Vernon Township Municipal Clerk Lauren Kirkman certified the petition on Friday, which seeks to block the use of Open Space funds and Farmland Preservation purchases for the acquisition of the 88-acre camp as proposed by the township's Environmental Commission.

Town resident and former mayor Sally Rinker, who helped organize the petition drive, said 803 signatures were collected. The referendum required at least 650 signatures for a public vote.

Rinker said the petition certification counted as the introduction of an ordinance and now requires action by the Township Council. If no action is taken, the issue will go to a referendum on the Nov. 4 ballot.

Empire Tax Fund bought the property from the town by paying the tax liens owed, which totaled more than $400,000 and foreclosed on the former camp owners earlier this year.

Approximately $2 million in fire code violations are owed.

The camp, which sits on Lake Glenwood and has about two dozen cabins and other buildings, closed in 2005 and lost its tax exempt status.

The camp site has been labeled as blight by some but there is disagreement as to whose responsibility it is to clean it up.

Vernon Township Mayor Victor Marotta had received approval from the Township Council to begin negotiations on purchasing the property from the company. Marotta had said he expects the acquisition to cost the township about $500,000. Rinker said it could cost the town more than $1 million to do the work. Among other problems, there could be oil tanks buried underneath the ground.

Rinker called the move by Marotta to negotiate purchasing the site as "overzealous."

Marotta did not return messages seeking comment.

Vernon Township Council President Brian Lynch said negotiations between Marotta and Empire Tax Fund were ongoing though he hasn't heard anything lately.

"The mayor has not given us any briefings," he said. "We haven't decided."

Lynch said he is interested in acquiring the property but said, "I want everything to line up perfectly."

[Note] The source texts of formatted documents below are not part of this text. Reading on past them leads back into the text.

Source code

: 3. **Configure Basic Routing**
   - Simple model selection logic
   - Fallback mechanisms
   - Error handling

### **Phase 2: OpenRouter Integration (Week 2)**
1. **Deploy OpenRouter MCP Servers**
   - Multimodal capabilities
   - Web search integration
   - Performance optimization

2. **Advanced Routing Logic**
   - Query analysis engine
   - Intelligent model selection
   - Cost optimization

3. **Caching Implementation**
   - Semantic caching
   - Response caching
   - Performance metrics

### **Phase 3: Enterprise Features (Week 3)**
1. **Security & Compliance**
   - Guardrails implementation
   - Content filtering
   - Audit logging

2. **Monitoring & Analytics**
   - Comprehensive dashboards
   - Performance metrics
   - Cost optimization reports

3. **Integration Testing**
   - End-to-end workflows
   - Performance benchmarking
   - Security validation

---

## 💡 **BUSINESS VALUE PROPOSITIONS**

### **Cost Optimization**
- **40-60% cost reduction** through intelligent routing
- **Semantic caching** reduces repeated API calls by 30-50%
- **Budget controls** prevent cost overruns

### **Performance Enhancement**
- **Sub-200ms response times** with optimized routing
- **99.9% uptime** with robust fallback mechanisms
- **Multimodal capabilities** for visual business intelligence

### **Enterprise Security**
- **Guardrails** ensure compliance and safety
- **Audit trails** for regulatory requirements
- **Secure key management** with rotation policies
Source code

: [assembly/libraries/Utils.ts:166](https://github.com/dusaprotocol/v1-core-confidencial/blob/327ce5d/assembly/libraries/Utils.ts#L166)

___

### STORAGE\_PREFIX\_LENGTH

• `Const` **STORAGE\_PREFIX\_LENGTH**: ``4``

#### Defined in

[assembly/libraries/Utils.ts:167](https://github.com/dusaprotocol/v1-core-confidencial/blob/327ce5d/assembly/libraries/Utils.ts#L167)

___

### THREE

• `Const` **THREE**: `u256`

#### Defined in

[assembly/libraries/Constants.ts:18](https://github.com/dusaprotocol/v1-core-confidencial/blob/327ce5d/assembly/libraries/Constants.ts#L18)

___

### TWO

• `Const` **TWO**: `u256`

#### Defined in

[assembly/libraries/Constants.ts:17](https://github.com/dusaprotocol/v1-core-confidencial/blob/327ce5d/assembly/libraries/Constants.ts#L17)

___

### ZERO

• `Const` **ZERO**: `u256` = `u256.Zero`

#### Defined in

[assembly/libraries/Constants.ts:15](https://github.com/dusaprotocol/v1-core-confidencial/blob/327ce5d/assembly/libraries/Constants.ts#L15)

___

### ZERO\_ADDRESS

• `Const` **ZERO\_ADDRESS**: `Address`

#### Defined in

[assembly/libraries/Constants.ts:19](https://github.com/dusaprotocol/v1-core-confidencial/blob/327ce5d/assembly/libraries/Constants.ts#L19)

Lynch said he would like to use the property as an outlet for young people who aren't athletes and are looking for an outlet. He envisions it as a potential center for the arts and drama, as a way to steer young people away from drugs.

"Not everybody's an athlete," he said. "I don't think there's anybody who is under the illusion that purchasing the Camp Sussex property would get rid of people using drugs."

Rinker has argued that it is the responsibility of the property's owners to clean up the site.

"This is what is expected of anybody who owns property in the town," she said. "If I put garbage on my front yard and the zoning officer comes by who is responsible? I am. Not my neighbor."